What is the point of comparing performance of these tools to humans? Machines have been able to accomplish specific tasks better than humans since the industrial revolution. Yet we don't ascribe intelligence to a calculator.
None of these benchmarks prove these tools are intelligent, let alone generally intelligent. The hubris and grift are exhausting.
It can be reasonable to be skeptical that advances on benchmarks may be only weakly or even negatively correlated with advances on real-world tasks. I.e. a huge jump on benchmarks might not be perceptible to 99% of users doing 99% of tasks, or some users might even note degradation on specific tasks. This is especially the case when there is some reason to believe most benchmarks are being gamed.
Real-world use is what matters, in the end. I'd be surprised if a change this large doesn't translate to something noticeable in general, but the skepticism is not unreasonable here.
The GP comment is not skeptical of the jump in benchmark scores reported by one particular LLM. It's skeptical of machine intelligence in general, claims that there's no value in comparing their performances with those of human beings, and accuses those who disagree with this take of "hubris and grift". This has nothing to do with any form or reasonable skepticism.
I would suggest it is a phenomenon that is well studied, and has many forms. I guess mostly identify preservation. If you dislike AI from the start, it is generally a very strongly emotional view. I don't mean there is no good reason behind it, I mean, it is deeply rooted in your psyche, very emotional.

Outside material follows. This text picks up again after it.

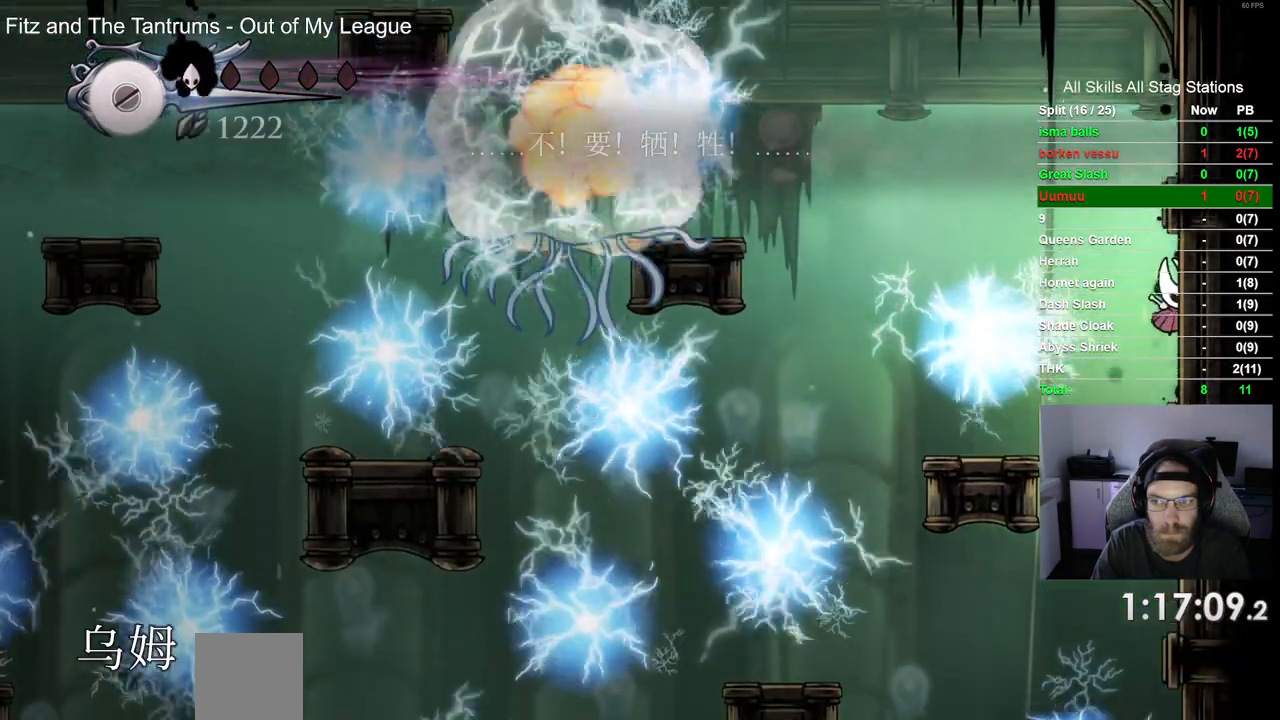
Gameplay with a controller (PlayStation layout); each line is a JSON object with the inputs held at the frame after it. "events" lists button and stick changes between this image and that frame as [ms after this image, input, new state], when the widget could be followed in between.
{"buttons": ["CROSS", "DPAD_RIGHT"], "left_stick": "center", "right_stick": "center", "events": []}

People are incredibly unlikely to change those sort of views, regardless of evidence. So you find this interesting outcome where they both viscerally hate AI, but also deny that it is in any way as good as people claim.
That won't change with evidence until it is literally impossible not to change.
> What evidence of intelligence would satisfy you?
That is a loaded question. It presumes that we can agree on what intelligence is, and that we can measure it in a reliable way. It is akin to asking an atheist the same about God. The burden of proof is on the claimer.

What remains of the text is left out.